Start of Block

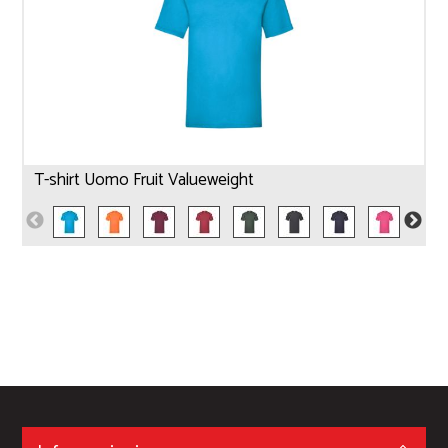
T-shirt Uomo Fruit Valueweight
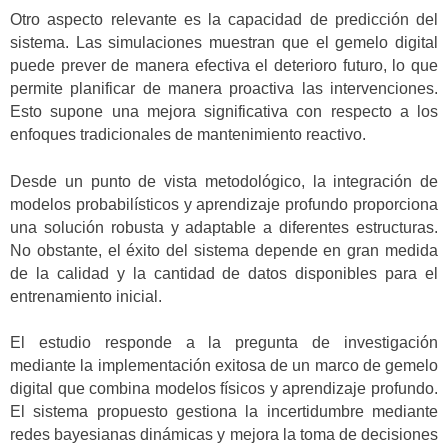
Otro aspecto relevante es la capacidad de predicción del
sistema. Las simulaciones muestran que el gemelo digital
puede prever de manera efectiva el deterioro futuro, lo que
permite planificar de manera proactiva las intervenciones.
Esto supone una mejora significativa con respecto a los
enfoques tradicionales de mantenimiento reactivo.
Desde un punto de vista metodológico, la integración de
modelos probabilísticos y aprendizaje profundo proporciona
una solución robusta y adaptable a diferentes estructuras.
No obstante, el éxito del sistema depende en gran medida
de la calidad y la cantidad de datos disponibles para el
entrenamiento inicial.
El estudio responde a la pregunta de investigación
mediante la implementación exitosa de un marco de gemelo
digital que combina modelos físicos y aprendizaje profundo.
El sistema propuesto gestiona la incertidumbre mediante
redes bayesianas dinámicas y mejora la toma de decisiones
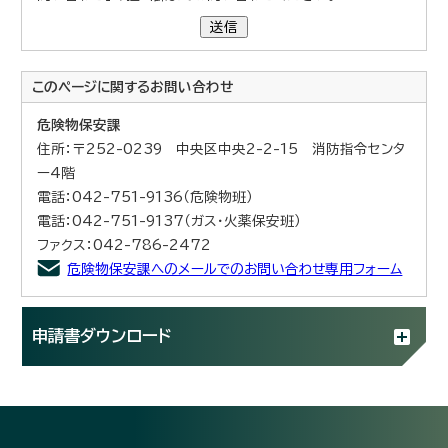
送信
このページに関する
お問い合わせ
危険物保安課
住所：〒252-0239 中央区中央2-2-15 消防指令センタ
ー4階
電話：042-751-9136（危険物班）
電話：042-751-9137（ガス・火薬保安班）
ファクス：042-786-2472
危険物保安課へのメールでのお問い合わせ専用フォーム
申請書ダウンロード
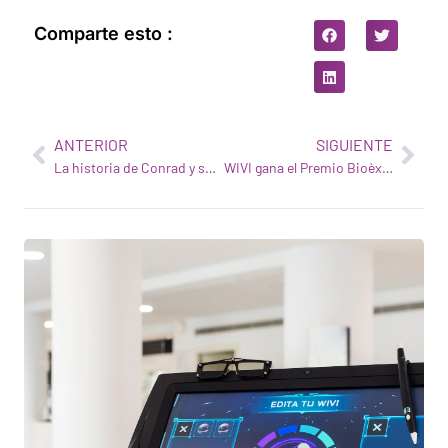
Comparte esto :
ANTERIOR
SIGUIENTE
La historia de Conrad y su experiencia con la WIVI
WIVI gana el Premio Bioèxit concedido por CataloniaBio & HealthTech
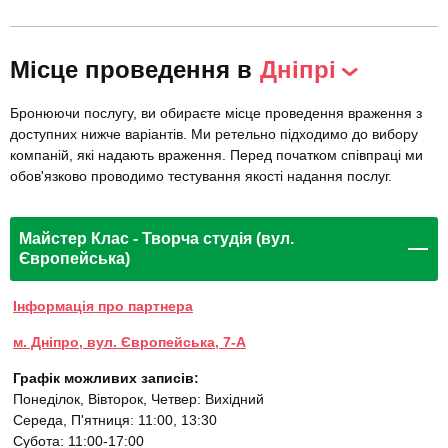
Місце проведення в
Дніпрі
Бронюючи послугу, ви обираєте місце проведення враження з
доступних нижче варіантів. Ми ретельно підходимо до вибору
компаній, які надають враження. Перед початком співпраці ми
обов'язково проводимо тестування якості надання послуг.
Майстер Клас - Творча студія (вул.
Європейська)
Інформація про партнера
м. Дніпро, вул. Європейська, 7-А
Графік можливих записів:
Понеділок, Вівторок, Четвер: Вихідний
Середа, П'ятниця: 11:00, 13:30
Субота: 11:00-17:00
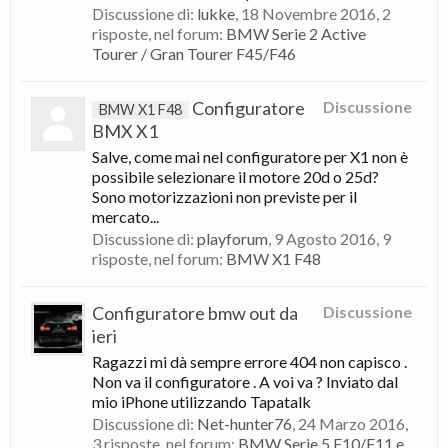
Discussione di:
lukke
,
18 Novembre 2016
, 2
risposte, nel forum:
BMW Serie 2 Active
Tourer / Gran Tourer F45/F46
Configuratore
Discussione
BMW X1 F48
BMX X1
Salve, come mai nel configuratore per X1 non è
possibile selezionare il motore 20d o 25d?
Sono motorizzazioni non previste per il
mercato...
Discussione di:
playforum
,
9 Agosto 2016
, 9
risposte, nel forum:
BMW X1 F48
Configuratore bmw out da
Discussione
ieri
Ragazzi mi dà sempre errore 404 non capisco .
Non va il configuratore . A voi va ? Inviato dal
mio iPhone utilizzando Tapatalk
Discussione di:
Net-hunter76
,
24 Marzo 2016
,
3 risposte, nel forum:
BMW Serie 5 F10/F11 e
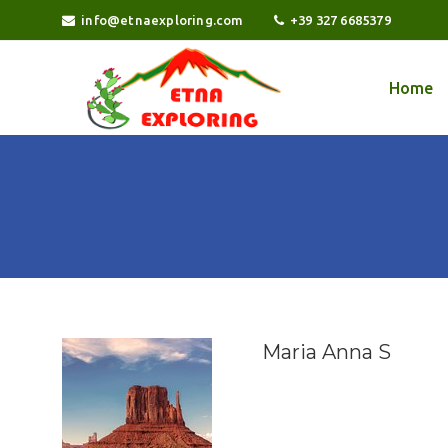
info@etnaexploring.com
+39 327 6685379
Home
Ricerca
per:
Maria Anna S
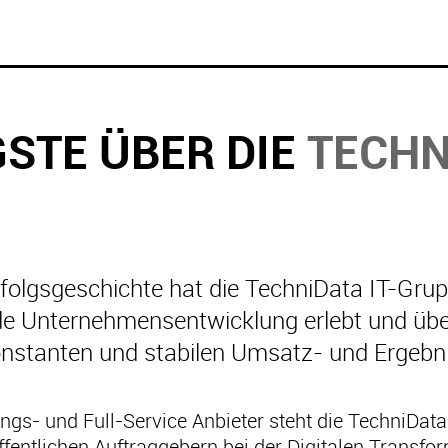
GSTE ÜBER DIE
TECHN
Erfolgsgeschichte hat die TechniData IT-Gru
 Unternehmensentwicklung erlebt und über
onstanten und stabilen Umsatz- und Ergeb
ngs- und Full-Service Anbieter steht die TechniDat
ntlichen Auftraggebern bei der Digitalen Transform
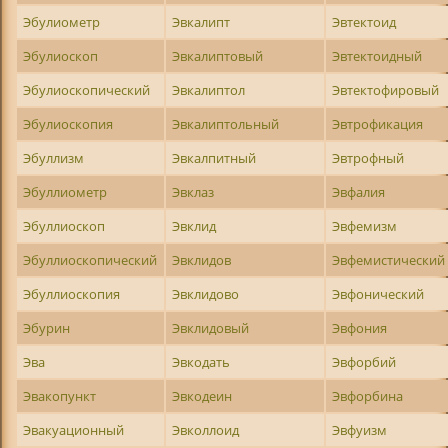
Эбулиометр
Эвкалипт
Эвтектоид
Эбулиоскоп
Эвкалиптовый
Эвтектоидный
Эбулиоскопический
Эвкалиптол
Эвтектофировый
Эбулиоскопия
Эвкалиптольный
Эвтрофикация
Эбуллизм
Эвкалпитный
Эвтрофный
Эбуллиометр
Эвклаз
Эвфалия
Эбуллиоскоп
Эвклид
Эвфемизм
Эбуллиоскопический
Эвклидов
Эвфемистический
Эбуллиоскопия
Эвклидово
Эвфонический
Эбурин
Эвклидовый
Эвфония
Эва
Эвкодать
Эвфорбий
Эвакопункт
Эвкодеин
Эвфорбина
Эвакуационный
Эвколлоид
Эвфуизм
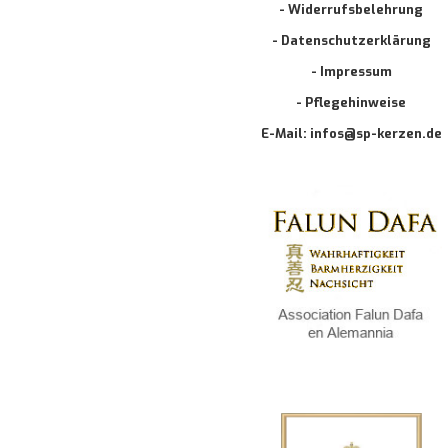
- Widerrufsbelehrung
- Datenschutzerklärung
- Impressum
- Pflegehinweise
E-Mail: infos@sp-kerzen.de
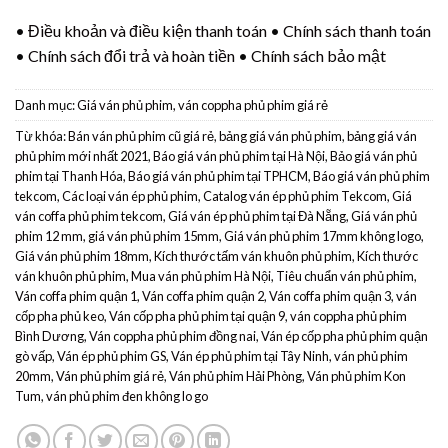
•
Điều khoản và điều kiện thanh toán
•
Chính sách thanh toán
•
Chính sách đổi trả và hoàn tiền
•
Chính sách bảo mật
Danh mục:
Giá ván phủ phim, ván coppha phủ phim giá rẻ
Từ khóa:
Bán ván phủ phim cũ giá rẻ
,
bảng giá ván phủ phim
,
bảng giá ván
phủ phim mới nhất 2021
,
Báo giá ván phủ phim tại Hà Nội
,
Bảo giá ván phủ
phim tại Thanh Hóa
,
Báo giá ván phủ phim tại TPHCM
,
Báo giá ván phủ phim
tekcom
,
Các loại ván ép phủ phim
,
Catalog ván ép phủ phim Tekcom
,
Giá
ván coffa phủ phim tekcom
,
Giá ván ép phủ phim tại Đà Nẵng
,
Giá ván phủ
phim 12 mm
,
giá ván phủ phim 15mm
,
Giá ván phủ phim 17mm không logo
,
Giá ván phủ phim 18mm
,
Kích thước tấm ván khuôn phủ phim
,
Kích thước
ván khuôn phủ phim
,
Mua ván phủ phim Hà Nội
,
Tiêu chuẩn ván phủ phim
,
Ván coffa phim quận 1
,
Ván coffa phim quận 2
,
Ván coffa phim quận 3
,
ván
cốp pha phủ keo
,
Ván cốp pha phủ phim tại quận 9
,
ván coppha phủ phim
Bình Dương
,
Ván coppha phủ phim đồng nai
,
Ván ép cốp pha phủ phim quận
gò vấp
,
Ván ép phủ phim GS
,
Ván ép phủ phim tại Tây Ninh
,
ván phủ phim
20mm
,
Ván phủ phim giá rẻ
,
Ván phủ phim Hải Phòng
,
Ván phủ phim Kon
Tum
,
ván phủ phim đen không lo go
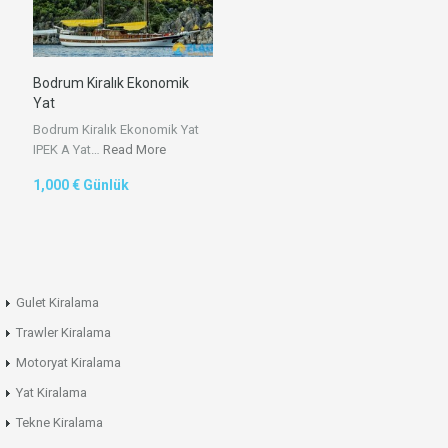
Bodrum Kiralık Ekonomik
Yat
Bodrum Kiralık Ekonomik Yat
IPEK A Yat…
Read More
1,000 € Günlük
Gulet Kiralama
Trawler Kiralama
Motoryat Kiralama
Yat Kiralama
Tekne Kiralama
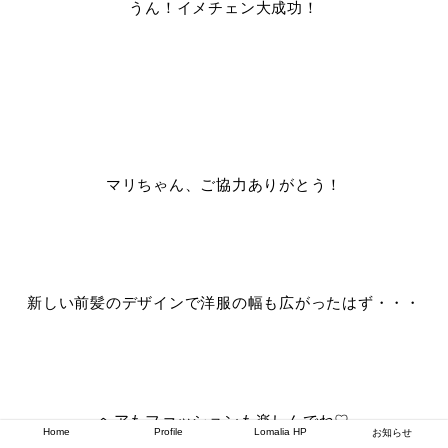
うん！イメチェン大成功！
マリちゃん、ご協力ありがとう！
新しい前髪のデザインで洋服の幅も広がったはず・・・
ヘアもファッションも楽しんでね♡
Home
Profile
Lomalia HP
お知らせ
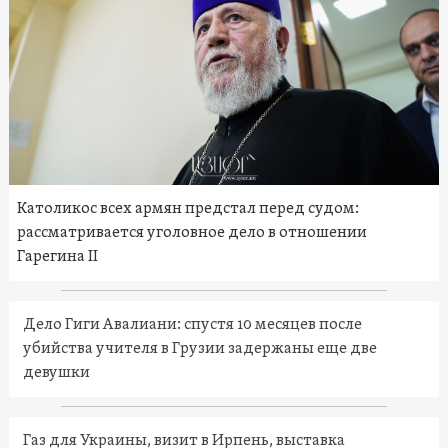
Католикос всех армян предстал перед судом:
рассматривается уголовное дело в отношении
Гарегина II
Дело Гиги Авалиани: спустя 10 месяцев после
убийства учителя в Грузии задержаны еще две
девушки
Газ для Украины, визит в Ирпень, выставка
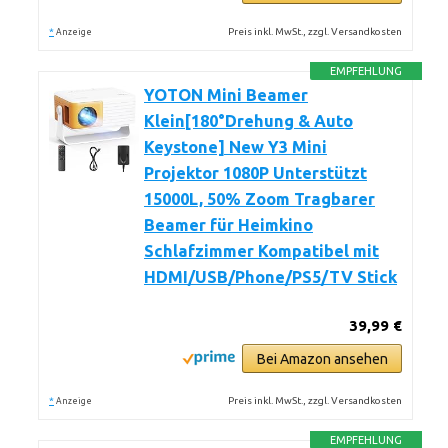
*
Preis inkl. MwSt., zzgl. Versandkosten
Anzeige
EMPFEHLUNG
YOTON Mini Beamer
Klein[180°Drehung & Auto
Keystone] New Y3 Mini
Projektor 1080P Unterstützt
15000L, 50% Zoom Tragbarer
Beamer für Heimkino
Schlafzimmer Kompatibel mit
HDMI/USB/Phone/PS5/TV Stick
39,99 €
Bei Amazon ansehen
*
Preis inkl. MwSt., zzgl. Versandkosten
Anzeige
EMPFEHLUNG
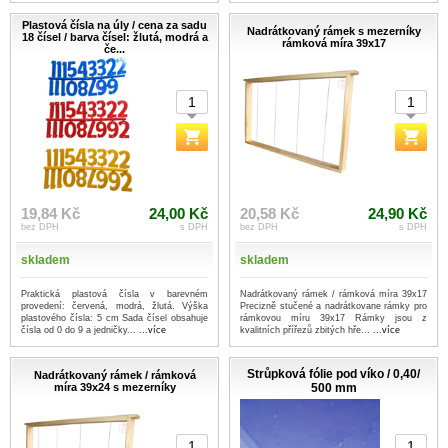
Plastová čísla na úly / cena za sadu
Nadrátkovaný rámek s mezerníky
18 čísel / barva čísel: žlutá, modrá a
rámková míra 39x17
če...
19,84 Kč
24,00 Kč
20,58 Kč
24,90 Kč
bez DPH
s DPH
bez DPH
s DPH
skladem
skladem
Praktická plastová čísla v barevném
Nadrátkovaný rámek / rámková míra 39x17
provedení: červená, modrá, žlutá. Výška
Precizně stučené a nadrátkovane rámky pro
plastového čísla: 5 cm Sada čísel obsahuje
rámkovou míru 39x17 Rámky jsou z
čísla od 0 do 9 a jedničky...
...více
kvalitních přířezů zbitých hře...
...více
Strůpková fólie pod víko / 0,40/
Nadrátkovaný rámek / rámková
míra 39x24 s mezerníky
500 mm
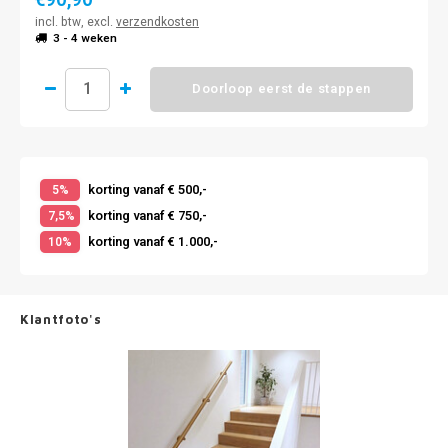
incl. btw, excl.
verzendkosten
3 - 4 weken
Doorloop eerst de stappen
korting vanaf € 500,-
5%
korting vanaf € 750,-
7,5%
korting vanaf € 1.000,-
10%
Klantfoto's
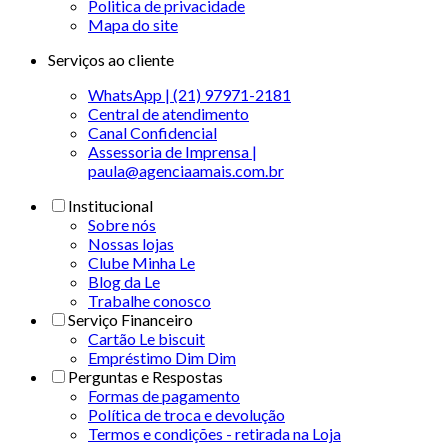
Politica de privacidade
Mapa do site
Serviços ao cliente
WhatsApp | (21) 97971-2181
Central de atendimento
Canal Confidencial
Assessoria de Imprensa |
paula@agenciaamais.com.br
Institucional
Sobre nós
Nossas lojas
Clube Minha Le
Blog da Le
Trabalhe conosco
Serviço Financeiro
Cartão Le biscuit
Empréstimo Dim Dim
Perguntas e Respostas
Formas de pagamento
Política de troca e devolução
Termos e condições - retirada na Loja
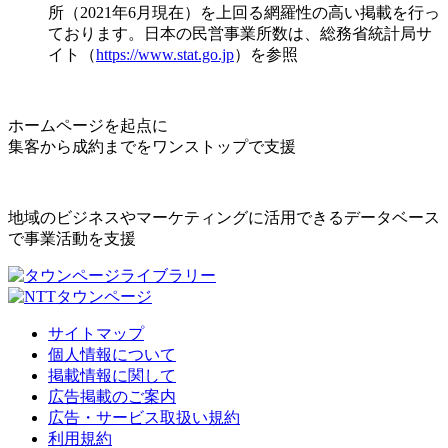
所（2021年6月現在）を上回る網羅性の高い掲載を行っ
ております。日本の民営事業所数は、総務省統計局サ
イト（
https://www.stat.go.jp
）を参照
ホームページを起点に
集客から成約までをワンストップで支援
地域のビジネスやマーケティングに活用できるデータベース
で事業活動を支援
サイトマップ
個人情報について
掲載情報に関して
広告掲載のご案内
広告・サービス取扱い規約
利用規約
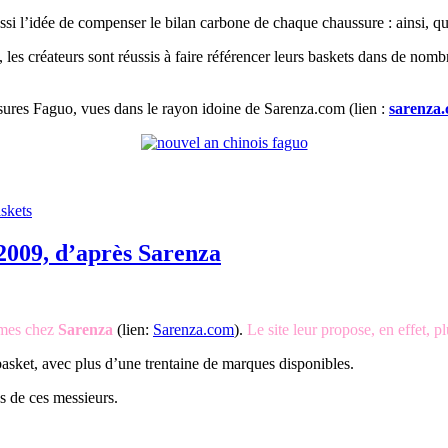
ussi l’idée de compenser le bilan carbone de chaque chaussure : ainsi, q
 les créateurs sont réussis à faire référencer leurs baskets dans de no
sures Faguo, vues dans le rayon idoine de Sarenza.com (lien :
sarenza
skets
009, d’après Sarenza
mmes chez
Sarenza
(lien:
Sarenza.com
).
L
e
site leur propose, en effet,
sket, avec plus d’une trentaine de marques disponibles.
es de ces messieurs.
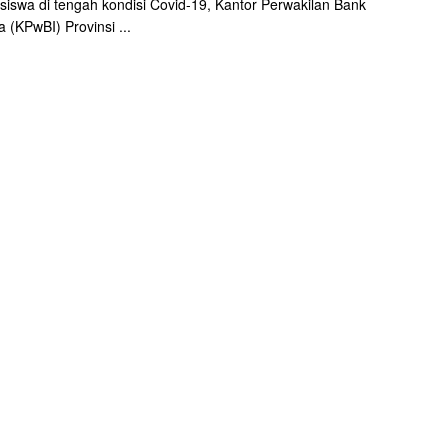
iswa di tengah kondisi Covid-19, Kantor Perwakilan Bank
a (KPwBI) Provinsi ...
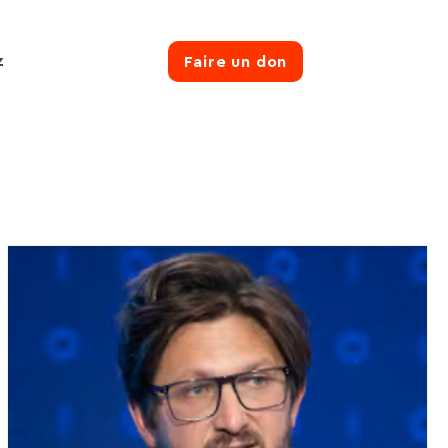
z
Faire un don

End of Block

* _Problem description_: Once the line containing "Assessoria de Imprensa |" is located, write out exactly that line and each one after it to the end of the records above, excluding pictures and nothing else.

* _Exercise output_:
Assessoria de Imprensa |
paula@agenciaamais.com.br
Institucional
Sobre nós
Nossas lojas
Clube Minha Le
Blog da Le
Trabalhe conosco
Serviço Financeiro
Cartão Le biscuit
Empréstimo Dim Dim
Perguntas e Respostas
Formas de pagamento
Política de troca e devolução
Termos e condições - retirada na Loja
所（2021年6月現在）を上回る網羅性の高い掲載を行っ
ております。日本の民営事業所数は、総務省統計局サ
イト（
https://www.stat.go.jp
）を参照
ホームページを起点に
集客から成約までをワンストップで支援
地域のビジネスやマーケティングに活用できるデータベース
で事業活動を支援
サイトマップ
個人情報について
掲載情報に関して
広告掲載のご案内
広告・サービス取扱い規約
利用規約
ussi l’idée de compenser le bilan carbone de chaque chaussure : ainsi, q
 les créateurs sont réussis à faire référencer leurs baskets dans de no
sures Faguo, vues dans le rayon idoine de Sarenza.com (lien :
sarenza
skets
009, d’après Sarenza
mmes chez
Sarenza
(lien:
Sarenza.com
).
L
e
site leur propose, en effet,
sket, avec plus d’une trentaine de marques disponibles.
es de ces messieurs.
iswa di tengah kondisi Covid-19, Kantor Perwakilan Bank
a (KPwBI) Provinsi ...
z
Faire un don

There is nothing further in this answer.